Abstract

Gregorio Selser was born in Buenos Aires on 12 July 1922. A militant of the Argentine Socialist Party and secretary to its veteran leader Alfredo Palacios, Selser was a prolific author who earned his keep as a journalist most regularly as a staffer at La Prensa but devoted his passion and intellect to writing some fifty scrupulously detailed and unashamedly committed books on modern Latin American history and politics. His most celebrated work was Sandino. General of Free Men, first published in Buenos Aires in 1955, subsequently a decisive influence on the young men who founded the Frente Sandinista, and still in print in its (condensed) English edition.
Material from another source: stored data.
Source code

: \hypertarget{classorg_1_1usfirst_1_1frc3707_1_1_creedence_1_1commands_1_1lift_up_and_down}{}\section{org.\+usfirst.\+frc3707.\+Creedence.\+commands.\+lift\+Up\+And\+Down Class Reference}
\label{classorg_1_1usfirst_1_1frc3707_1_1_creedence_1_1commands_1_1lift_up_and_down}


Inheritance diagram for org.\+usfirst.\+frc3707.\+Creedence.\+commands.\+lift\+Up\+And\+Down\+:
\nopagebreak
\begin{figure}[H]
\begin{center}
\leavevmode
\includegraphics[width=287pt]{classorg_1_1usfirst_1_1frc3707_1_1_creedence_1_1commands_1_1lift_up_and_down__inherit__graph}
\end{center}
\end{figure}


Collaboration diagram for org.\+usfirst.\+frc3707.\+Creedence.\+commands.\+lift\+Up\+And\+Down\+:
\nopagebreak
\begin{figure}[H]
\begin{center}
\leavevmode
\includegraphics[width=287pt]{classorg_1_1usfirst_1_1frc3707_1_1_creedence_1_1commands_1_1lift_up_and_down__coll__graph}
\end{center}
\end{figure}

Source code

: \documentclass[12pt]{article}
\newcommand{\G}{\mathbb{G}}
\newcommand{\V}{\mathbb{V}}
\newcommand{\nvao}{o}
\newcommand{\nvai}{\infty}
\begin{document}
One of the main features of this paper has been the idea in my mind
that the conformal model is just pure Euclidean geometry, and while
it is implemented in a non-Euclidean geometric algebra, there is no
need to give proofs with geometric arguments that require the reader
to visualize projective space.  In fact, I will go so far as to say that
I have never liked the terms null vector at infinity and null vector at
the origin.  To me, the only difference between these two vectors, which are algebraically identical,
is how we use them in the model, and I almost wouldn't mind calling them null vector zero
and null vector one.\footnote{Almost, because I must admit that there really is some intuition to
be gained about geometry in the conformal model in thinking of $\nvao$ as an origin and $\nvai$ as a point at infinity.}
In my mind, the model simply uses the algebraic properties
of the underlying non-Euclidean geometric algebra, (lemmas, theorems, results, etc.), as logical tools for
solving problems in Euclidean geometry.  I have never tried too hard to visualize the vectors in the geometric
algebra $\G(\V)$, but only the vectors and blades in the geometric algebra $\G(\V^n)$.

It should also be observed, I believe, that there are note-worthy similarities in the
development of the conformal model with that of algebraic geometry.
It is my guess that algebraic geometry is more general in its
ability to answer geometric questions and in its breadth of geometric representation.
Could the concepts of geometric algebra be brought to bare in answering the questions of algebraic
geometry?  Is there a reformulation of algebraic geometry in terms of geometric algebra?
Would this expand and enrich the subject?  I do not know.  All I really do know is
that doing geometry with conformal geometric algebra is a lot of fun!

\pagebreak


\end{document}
Implacably opposed to dictatorship, Selser inevitably ran foul of many regimes, and in the mid-1970s he was exiled from his homeland on the ludicrous charge of being a guerrilla courier working out of Cuba. In Mexico 'Goyo' found work at the National Autonomous University (UNAM) to supplement a modest income gained from the publication of his invariably meticulous and usually extensive articles, which provoked almost as much irritation in Washington as they did in those regional capitals ruled by the generals or the boardrooms of those (many) corporations engaged in activity prejudicial to poor Latin Americans. He was writing afour-volume History of Foreign Intervention in Latin America when he discovered he had cancer and killed himself on 27 August 1991. His widow Marta and daughters are completing the final volumes in his memory J. C. D.